Pagar Dan Rencana Yang Gagal

16 4 12
                                    

Seorang gadis menatap langit malam dari pinggir jendela kamarnya dengan sendu. Ia meremat kuat bajunya. Perasaan sesak terus menerus melingkupi dadanya. Bahu gadis itu bergetar, tak mampu lagi menahan gejolak di dalam hatinya. Air matanya pun lolos satu persatu menghiasi wajah cantiknya. Isakan yang tadi terdengar lirih, sekarang semakin menjadi. Bahkan semakin keras.

Gadis itu memilih membenamkan wajahnya diantara kedua lengannya. Mengabaikan ponselnya yang menjadi alasan kuat gadis itu seperti ini. Tadi, setelah membaca sesuatu di ponselnya, perasaan gadis itu menjadi tercampur aduk. Membuat emosinya tak terkontrol. Ia menggigit bibirnya kuat-kuat agar isakannya berhenti. Mungkin bibirnya kali ini sampai lecet.

Setelah sekian lama tenggelam dalam tangisannya dan merasa sudah dapat mengontrol perasaannya, gadis itu mengahapus air mata di wajahnya dengan kasar seraya berteriak,

"Dasar author jahat! Enak aja misahin Laras sama Devan! Sakit hati  eneng, thor! Sakit! Eneng gak bisa diginiin! " Cewek itu meluapkan segala emosinya.

Lho, kok?

Eitss.. Jangan mengira jika gadis itu sedang patah hati karena diputusin pacarnya, ya. Memang gadis itu patah hati, tapi patah hati gara-gara tokoh utama cerita kesayangannya lebih memilih gadis lain daripada sahabatnya yang sekian lama menyukainya.

Terlalu berlebihan? Memang. Tapi memang begitulah kelakuan Diandra Margaretha Alexy.

" Diandra, ini udah malam. Cepat tidur!" Teriak Helen, mama gadis tersebut.

Diandra, atau biasa dipanggil Dian kaget setengah mati. Ia kira mamanya sudah tidur.

'mati aku!' ujarnya dalam hati setelah melihat ke arah jam yang menunjukkan pukul sebelas lebih.

"Iya ma, ini Dian baru mau tidur!" teriak Dian.

Buru-buru Dian menutup jendela kamar dan gordennya. Ia mematikan lampu dan segera menaiki kasurnya, membungkus tubuhnya dengan selimut. Esok ia harus berangkat pagi, untuk memulai misinya di tahun pelajaran baru.

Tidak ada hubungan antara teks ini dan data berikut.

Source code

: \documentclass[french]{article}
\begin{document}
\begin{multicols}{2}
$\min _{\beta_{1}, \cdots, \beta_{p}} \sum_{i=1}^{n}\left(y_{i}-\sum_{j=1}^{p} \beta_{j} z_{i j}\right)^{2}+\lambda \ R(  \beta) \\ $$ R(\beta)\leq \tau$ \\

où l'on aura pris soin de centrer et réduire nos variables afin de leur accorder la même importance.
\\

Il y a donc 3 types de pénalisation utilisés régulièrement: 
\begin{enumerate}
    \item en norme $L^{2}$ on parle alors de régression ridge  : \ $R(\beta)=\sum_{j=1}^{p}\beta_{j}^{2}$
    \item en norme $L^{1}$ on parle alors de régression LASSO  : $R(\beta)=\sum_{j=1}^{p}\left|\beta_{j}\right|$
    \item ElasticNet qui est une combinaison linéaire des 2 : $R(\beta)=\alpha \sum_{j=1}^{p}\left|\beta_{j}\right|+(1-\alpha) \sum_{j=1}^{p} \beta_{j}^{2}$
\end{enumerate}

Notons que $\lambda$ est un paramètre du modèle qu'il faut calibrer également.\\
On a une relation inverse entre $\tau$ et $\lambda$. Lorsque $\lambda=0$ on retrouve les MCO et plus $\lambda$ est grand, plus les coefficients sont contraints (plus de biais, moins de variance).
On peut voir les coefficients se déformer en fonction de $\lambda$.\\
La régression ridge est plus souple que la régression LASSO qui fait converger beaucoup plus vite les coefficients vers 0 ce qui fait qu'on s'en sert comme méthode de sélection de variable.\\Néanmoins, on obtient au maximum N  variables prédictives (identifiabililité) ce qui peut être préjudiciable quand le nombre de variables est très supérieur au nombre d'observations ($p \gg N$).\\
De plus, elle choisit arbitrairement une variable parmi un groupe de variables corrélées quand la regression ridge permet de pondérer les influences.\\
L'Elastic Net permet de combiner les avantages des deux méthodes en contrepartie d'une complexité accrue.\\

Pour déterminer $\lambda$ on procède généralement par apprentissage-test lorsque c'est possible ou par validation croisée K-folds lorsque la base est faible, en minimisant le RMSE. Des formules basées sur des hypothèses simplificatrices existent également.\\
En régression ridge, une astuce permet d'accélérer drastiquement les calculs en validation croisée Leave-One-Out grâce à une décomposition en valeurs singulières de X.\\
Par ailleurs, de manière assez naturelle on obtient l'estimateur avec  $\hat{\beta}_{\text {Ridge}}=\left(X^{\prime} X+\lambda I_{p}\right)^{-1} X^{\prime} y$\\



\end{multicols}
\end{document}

Ia berdoa semoga besok dapat menjalankan misinya dengan baik dan lancar. Setelah itu, matanya mulai terpejam. Mengantarkan dirinya menuju alam mimpi.

***

Esok harinya....

"Astaga! Ya amapun! Oh My God! Kok udah jam segini?! Jam bekernya kok nggak bangunin gue?! Dasar jam beker gak tau diuntung!" umpat Dian.

Dian segera melompat dari tempat tidur dan menyambar handuknya dengan cepat. Menutup kamar mandi dengan keras dan merapalkan sumpah serapah yang ia tujukan pada jam bekernya selama ia mandi.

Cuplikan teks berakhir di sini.